In the paper [Da Silva, L. C. B. et al., "Quantum mechanics of a constrained particle and the problem of prescribed geometry-induced potential", Ann. Phys. (New York) 379 (2017) 13] we were interested in finding surfaces with prescribed (skew curvature) H² - K.
Since the general prescribed problem is too difficult, we investigated the problem for surfaces invariant by a 1-parameter group of isometries.
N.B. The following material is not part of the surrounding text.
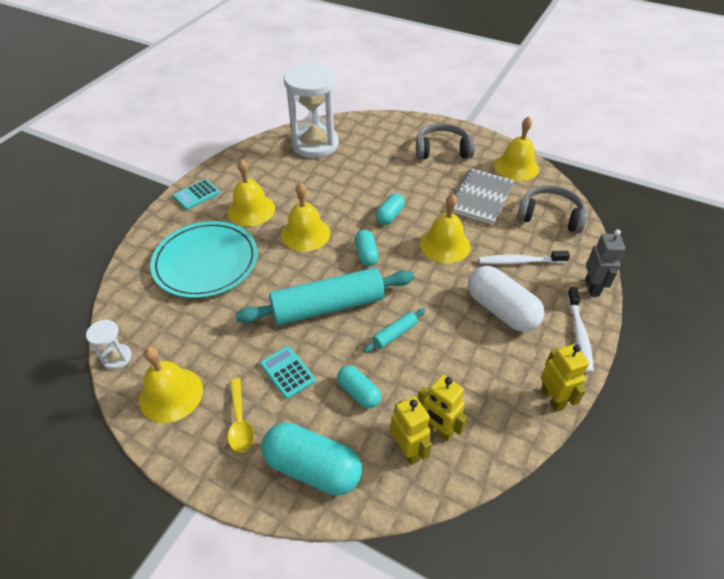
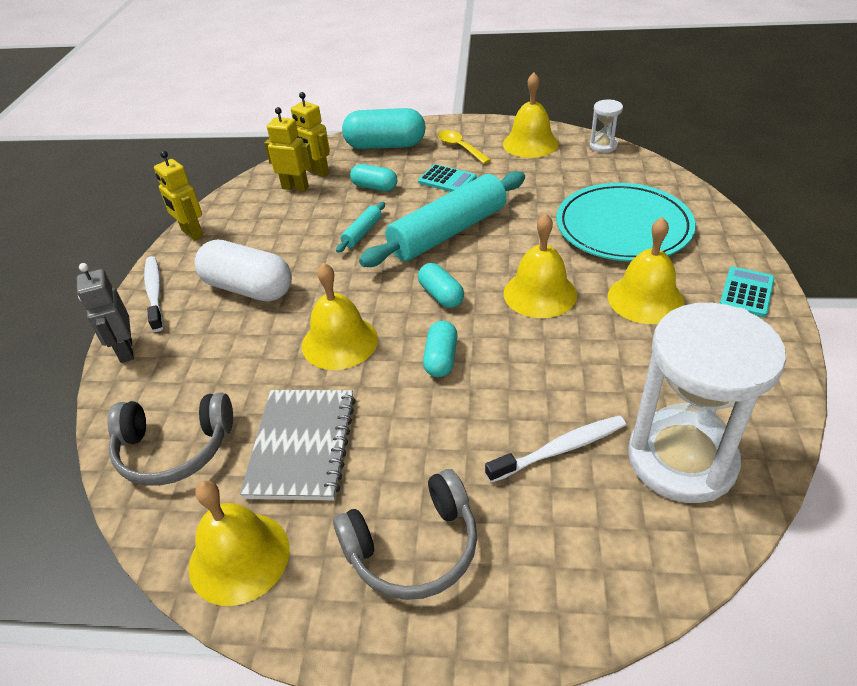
camera: 160 degrees right, 5 degrees down
white toothbrush [479,251,570,265] -> white toothbrush moved to [485,415,626,483]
In Sect. 5, the Eq. (38) gives a curve whose corresponding revolution surface has prescribed \sqrt{H^2-K}. In particular, in Eq. (40) of Example 5.2, you will find the equation for a curve whose corresponding revolution surface has constant skew curvature H² - K.
Just a small note for the benefit of other recent readers of this question :)
In their recent paper
Article A Note on the Class of Surfaces with Constant Skew Curvatures
Magdalena and Alexander referred to the surfaces in question as to those with constant skew curvature.
Thank you prof. Sergyeyev,
Yes, in our recent paper, we referred to the surfaces in question as constant skew curvature surfaces (CSkC surfaces)
in dif geometry of warped submanifolds of some kahler, cosymplektic manifolds
Dear Professors Cenap Özel and Zhen Guo,
Thank you for your very interesting answers!!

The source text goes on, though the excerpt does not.